Tabelle: Vermögen und Absatzleistung nach ETF-Großgruppe
Ein Blick auf die Ebene der Morningstar Kategorien zeigt, dass europäische und japanische Aktien-ETFs 2015 die größte Nachfrage verzeichneten. Mit Abstand den höchsten Absatz erzielten dabei ETFs für Eurozonen-Standardwerte mit Zuflüssen von 15,68 Milliarden Euro. Dies entspricht einem Wachstum von gut 50%. Europäische Standardwerte-ETFs folgten mit gebührendem Abstand mit Nettozflüssen von 8,81 Milliarden Euro. Platz drei des Absatz-Rankings wurde von japanischen Standardwerte-ETFs belegt, die 2015 Zuflüsse in Höhe von 3,64 Milliarden Euro erzielten.

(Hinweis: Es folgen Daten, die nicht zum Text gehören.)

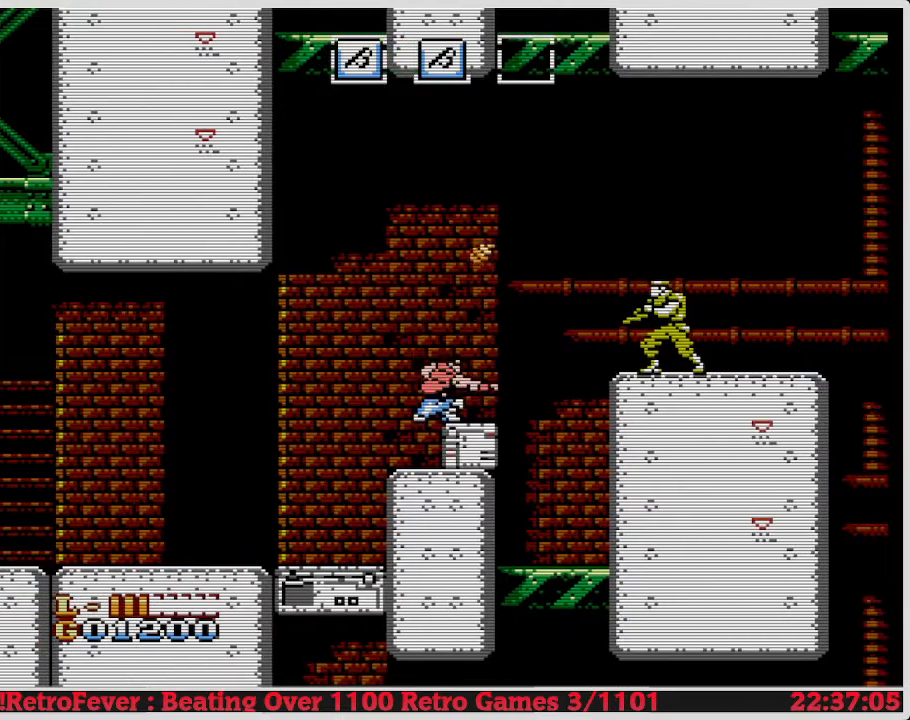
{"buttons": ["DPAD_DOWN"], "events": []}
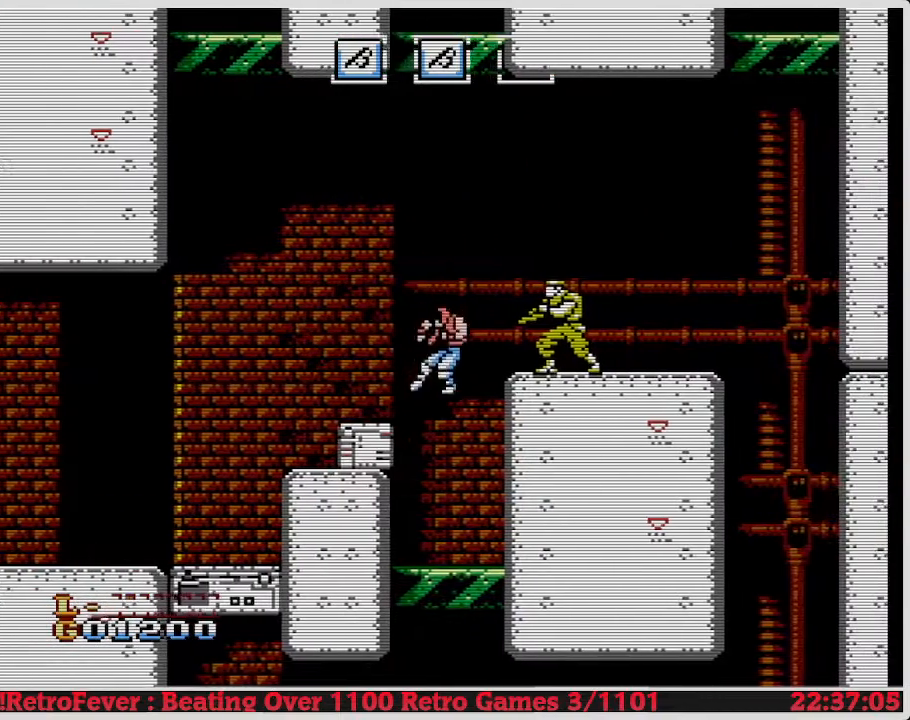
{"buttons": ["DPAD_DOWN"], "events": []}
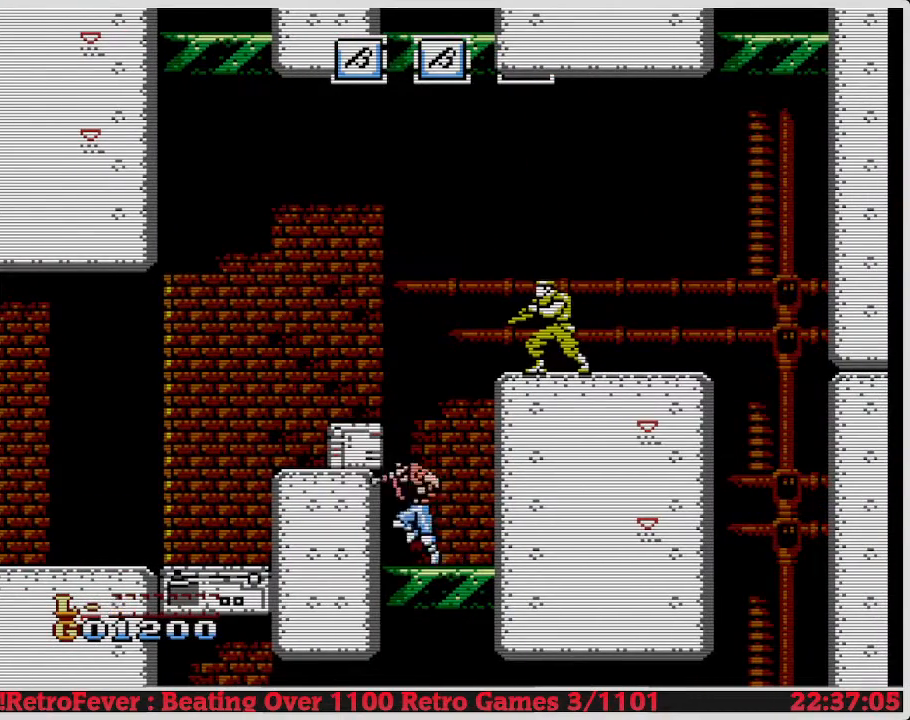
{"buttons": ["DPAD_DOWN"], "events": []}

Wie aus der Tabelle der zehn Kategorien mit den höchsten Zuflüssen hervorgeht, waren europäische Aktien- und Renten-ETFs im abgelaufenen Jahr am stärksten nachgefragt. Die hohe Nachfrage nach Hochzins-Bonds über das gesamte Jahr gesehen konnte dabei die Nettoverkäufe im Dezember im Zuge der wachsenden Nervosität am Markt deutlich überkompensieren. Nicht in der Tabelle der Top-Kategorie vertreten waren dagegen USA-ETFs für Standardwerte (Blend). Die ETFs der mit Abstand größten europäischen ETF-Kategorie (Vermögen: 58,08 Milliarden Euro) konnte 2015 nur knapp 160 Millionen Euro netto einsammeln. Dies illustriert ebenfalls den aktienseitigen Favoritenwechsel hin zu Europa und weg von den USA. Im Jahr 2014 war genau der umgekehrte Trend zu beobachten: anämische Zuflüsse in Eurozonen ETFs, hohe Zuflüsse in USA-ETFs.
Tabelle: Die Morningstar Kategorien mit der höchsten Nachfrage und Abflüssen 2015
Die untere Liste der Kategorien mit den höchsten Abflüssen fasst zum einen die China-Malaise zusammen. ETFs für China A-Shares mussten mit Abflüssen von 1,58 Milliarden Euro die höchsten Nettoverkäufe verkraften. Interessant ist dabei, dass diese Zahl auf die Gewinnmitnahmen zu Jahresanfang zurückgeht. Anleger haben offenbar vieles richtig gemacht und vor den Kursstürzen im Sommer bei China-Festlands-Aktien verkauft.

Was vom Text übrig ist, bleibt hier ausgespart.